Race whitewashed from the trial

The Zimmerman trial suggests that in 21st century America, the color line is still the problem that W.E.B Du Bois proclaimed it to be in the 20th century.

In his closing argument just before the case of The State of Florida Vs. George Zimmerman went to the jury, prosecuting attorney John Guy said the case against Zimmerman was not about race. George Zimmerman stood trial for second-degree murder in the killing of Trayvon Martin. Zimmerman pleaded not guilty, saying it was self-defense.

But to present that Zimmerman profiled Martin because of race was banned from opening arguments. Prosecutors were compelled to go along. Going along may have been a contributing factor in their failure to convict Zimmerman.

Throughout the trial, race was present in the courtroom. Consider the deployment of racial stereotypes by Zimmerman’s defense team. Trayvon Martin in their mind was a hoodie-wearing black teenager perceived as a potential threat to the community. He was being held responsible for Zimmerman shooting him. Rachael Jeantel was treated as an angry young black woman of limited intelligence.  Trayvon’s parents, Sybina Fulton and Tracy Martin, as suggested by the defense “mistakenly” believed their son was an innocent child.
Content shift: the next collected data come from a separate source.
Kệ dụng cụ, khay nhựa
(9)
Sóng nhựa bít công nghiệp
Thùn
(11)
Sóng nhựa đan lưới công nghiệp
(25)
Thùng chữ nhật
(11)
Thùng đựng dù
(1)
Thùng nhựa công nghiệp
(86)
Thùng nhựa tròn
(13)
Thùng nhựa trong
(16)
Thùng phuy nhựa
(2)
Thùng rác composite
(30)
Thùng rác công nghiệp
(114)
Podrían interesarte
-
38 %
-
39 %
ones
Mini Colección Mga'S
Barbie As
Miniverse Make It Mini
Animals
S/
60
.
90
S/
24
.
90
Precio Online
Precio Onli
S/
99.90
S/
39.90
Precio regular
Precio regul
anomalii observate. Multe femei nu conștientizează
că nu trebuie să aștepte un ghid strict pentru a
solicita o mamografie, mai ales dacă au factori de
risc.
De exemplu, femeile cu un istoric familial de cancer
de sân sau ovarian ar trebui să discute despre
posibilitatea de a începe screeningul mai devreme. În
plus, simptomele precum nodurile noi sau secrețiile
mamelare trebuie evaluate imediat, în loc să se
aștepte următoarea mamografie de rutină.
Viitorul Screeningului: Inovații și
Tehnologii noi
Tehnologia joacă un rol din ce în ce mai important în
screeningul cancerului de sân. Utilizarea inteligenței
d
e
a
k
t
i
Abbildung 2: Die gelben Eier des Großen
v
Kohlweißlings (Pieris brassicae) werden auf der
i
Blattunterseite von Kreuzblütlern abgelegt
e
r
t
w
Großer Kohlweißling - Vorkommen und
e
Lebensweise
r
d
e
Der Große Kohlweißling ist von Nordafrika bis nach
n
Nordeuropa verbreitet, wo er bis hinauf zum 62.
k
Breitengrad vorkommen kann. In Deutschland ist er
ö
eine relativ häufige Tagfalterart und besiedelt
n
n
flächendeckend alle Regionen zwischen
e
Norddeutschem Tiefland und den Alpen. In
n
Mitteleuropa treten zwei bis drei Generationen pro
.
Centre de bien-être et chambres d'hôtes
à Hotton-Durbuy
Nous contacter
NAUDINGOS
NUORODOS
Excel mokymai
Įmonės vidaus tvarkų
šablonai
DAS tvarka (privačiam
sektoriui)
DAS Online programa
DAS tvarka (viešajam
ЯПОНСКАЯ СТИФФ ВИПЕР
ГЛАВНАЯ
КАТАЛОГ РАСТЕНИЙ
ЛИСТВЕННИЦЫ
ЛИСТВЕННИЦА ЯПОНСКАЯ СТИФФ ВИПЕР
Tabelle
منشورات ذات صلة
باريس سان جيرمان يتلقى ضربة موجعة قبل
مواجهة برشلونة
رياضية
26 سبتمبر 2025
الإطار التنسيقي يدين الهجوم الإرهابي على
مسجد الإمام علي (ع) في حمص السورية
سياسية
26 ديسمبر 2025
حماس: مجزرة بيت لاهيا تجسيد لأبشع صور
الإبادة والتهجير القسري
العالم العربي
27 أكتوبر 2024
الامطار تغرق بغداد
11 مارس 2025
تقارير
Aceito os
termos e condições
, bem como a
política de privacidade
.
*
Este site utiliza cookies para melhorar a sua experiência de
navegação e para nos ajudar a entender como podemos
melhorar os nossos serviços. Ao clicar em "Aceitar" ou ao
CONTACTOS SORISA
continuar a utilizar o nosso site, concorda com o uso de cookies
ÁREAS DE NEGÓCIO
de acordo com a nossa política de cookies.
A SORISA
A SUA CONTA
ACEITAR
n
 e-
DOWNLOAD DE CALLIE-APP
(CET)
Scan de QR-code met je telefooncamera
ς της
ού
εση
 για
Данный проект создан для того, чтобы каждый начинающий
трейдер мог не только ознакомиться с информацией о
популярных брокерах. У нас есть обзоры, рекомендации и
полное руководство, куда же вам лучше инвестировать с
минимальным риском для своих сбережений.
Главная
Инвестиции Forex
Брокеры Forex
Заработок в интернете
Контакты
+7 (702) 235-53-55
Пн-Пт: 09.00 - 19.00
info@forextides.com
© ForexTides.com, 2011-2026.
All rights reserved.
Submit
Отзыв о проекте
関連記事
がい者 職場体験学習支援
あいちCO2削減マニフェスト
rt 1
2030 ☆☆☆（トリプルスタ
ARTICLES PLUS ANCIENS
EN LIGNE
Speaking volumes through stereotypes

The trial traded in so many stereotypes of African-Americans that it became hard to count them all. It was painful for me to watch, and especially in the case of Ms. Jeantel dividing the African-American community between those ashamed of her and those who ardently supported her in all of her authenticity.

Race, was also at the core of George Zimmerman’s actions. Prior suspects believed to have been involved in criminal behavior at that apartment complex were said to be black. The fact that George Zimmerman got out of his car to track Trayvon Martin spoke volumes about how African-American men have been profiled and vilified historically in America.

From being characterized as beasts and rapists in the 19th century to thieves and drug dealers in the twentieth, not even the first African-American president has substantively changed the ingrained racism that exists regarding black men and their bodies.